> **SUPPLIED DATA**:

^^^^^^^^^^^^^^^^

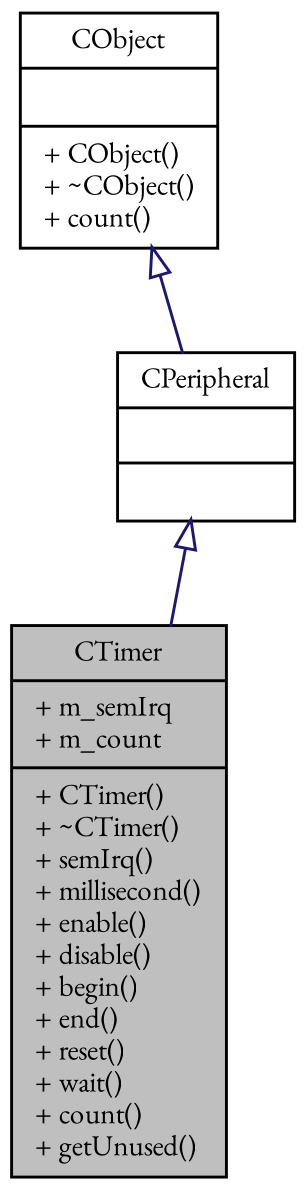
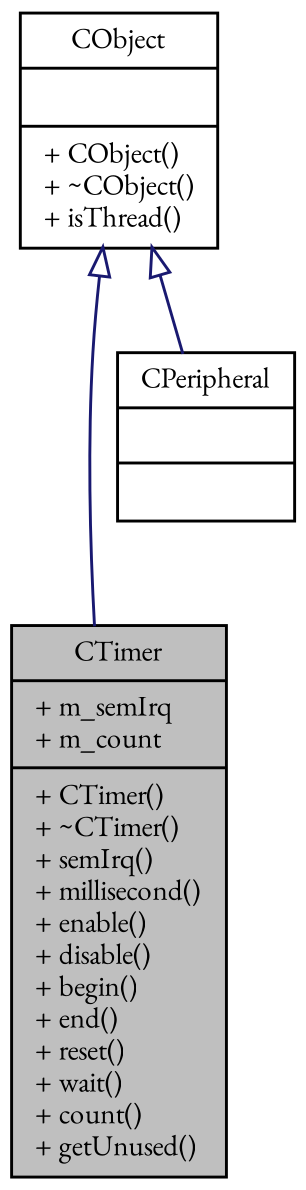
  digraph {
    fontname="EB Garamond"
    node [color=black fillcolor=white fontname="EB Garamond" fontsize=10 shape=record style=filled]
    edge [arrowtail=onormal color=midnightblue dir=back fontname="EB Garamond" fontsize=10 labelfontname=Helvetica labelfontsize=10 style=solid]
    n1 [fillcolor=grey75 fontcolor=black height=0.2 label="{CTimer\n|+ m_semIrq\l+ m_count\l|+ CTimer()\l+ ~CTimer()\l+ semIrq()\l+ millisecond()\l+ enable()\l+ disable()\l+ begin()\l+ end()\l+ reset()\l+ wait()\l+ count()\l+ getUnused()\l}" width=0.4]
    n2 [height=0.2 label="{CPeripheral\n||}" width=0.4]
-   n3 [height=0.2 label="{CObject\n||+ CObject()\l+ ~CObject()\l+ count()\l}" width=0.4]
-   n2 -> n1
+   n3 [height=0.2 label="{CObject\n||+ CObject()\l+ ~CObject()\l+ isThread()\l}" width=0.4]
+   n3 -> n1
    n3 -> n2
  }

^^^^^^^^^^^^^^^^

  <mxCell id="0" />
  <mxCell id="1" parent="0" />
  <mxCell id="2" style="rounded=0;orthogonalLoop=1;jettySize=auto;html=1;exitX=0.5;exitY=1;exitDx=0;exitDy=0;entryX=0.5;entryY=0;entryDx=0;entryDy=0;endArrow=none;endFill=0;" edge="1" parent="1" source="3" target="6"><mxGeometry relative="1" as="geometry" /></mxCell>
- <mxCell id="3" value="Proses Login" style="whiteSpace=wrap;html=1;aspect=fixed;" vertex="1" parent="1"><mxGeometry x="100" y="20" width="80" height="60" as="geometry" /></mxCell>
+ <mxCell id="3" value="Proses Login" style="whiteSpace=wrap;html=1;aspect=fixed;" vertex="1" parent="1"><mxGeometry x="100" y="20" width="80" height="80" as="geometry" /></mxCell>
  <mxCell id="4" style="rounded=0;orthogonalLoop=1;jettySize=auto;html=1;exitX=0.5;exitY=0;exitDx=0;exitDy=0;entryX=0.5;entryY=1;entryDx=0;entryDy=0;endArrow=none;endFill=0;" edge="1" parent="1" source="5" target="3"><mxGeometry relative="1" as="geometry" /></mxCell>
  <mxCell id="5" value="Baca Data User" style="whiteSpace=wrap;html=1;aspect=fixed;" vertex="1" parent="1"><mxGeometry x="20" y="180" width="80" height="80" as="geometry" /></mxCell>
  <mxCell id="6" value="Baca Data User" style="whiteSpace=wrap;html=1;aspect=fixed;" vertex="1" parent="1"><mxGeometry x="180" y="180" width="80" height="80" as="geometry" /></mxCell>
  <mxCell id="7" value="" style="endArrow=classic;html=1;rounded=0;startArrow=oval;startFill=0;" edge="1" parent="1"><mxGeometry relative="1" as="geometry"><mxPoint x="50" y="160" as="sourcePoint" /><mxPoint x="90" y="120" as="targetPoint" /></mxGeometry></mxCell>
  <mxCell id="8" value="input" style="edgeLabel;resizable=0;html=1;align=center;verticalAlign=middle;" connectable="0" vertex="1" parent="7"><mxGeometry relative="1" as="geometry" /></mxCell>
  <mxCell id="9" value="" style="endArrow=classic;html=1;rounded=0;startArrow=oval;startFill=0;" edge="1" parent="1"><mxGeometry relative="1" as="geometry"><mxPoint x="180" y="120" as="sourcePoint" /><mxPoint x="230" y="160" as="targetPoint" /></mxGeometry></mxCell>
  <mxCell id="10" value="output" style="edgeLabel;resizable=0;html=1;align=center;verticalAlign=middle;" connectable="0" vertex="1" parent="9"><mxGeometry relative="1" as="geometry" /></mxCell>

^^^^^^^^^^^^^^^^

> **WRITTEN EXERCISE**: How many lines in the records above contain the string "fillcolor", with case significant? Reply with the number alone.

> **TASK ANSWER**: 2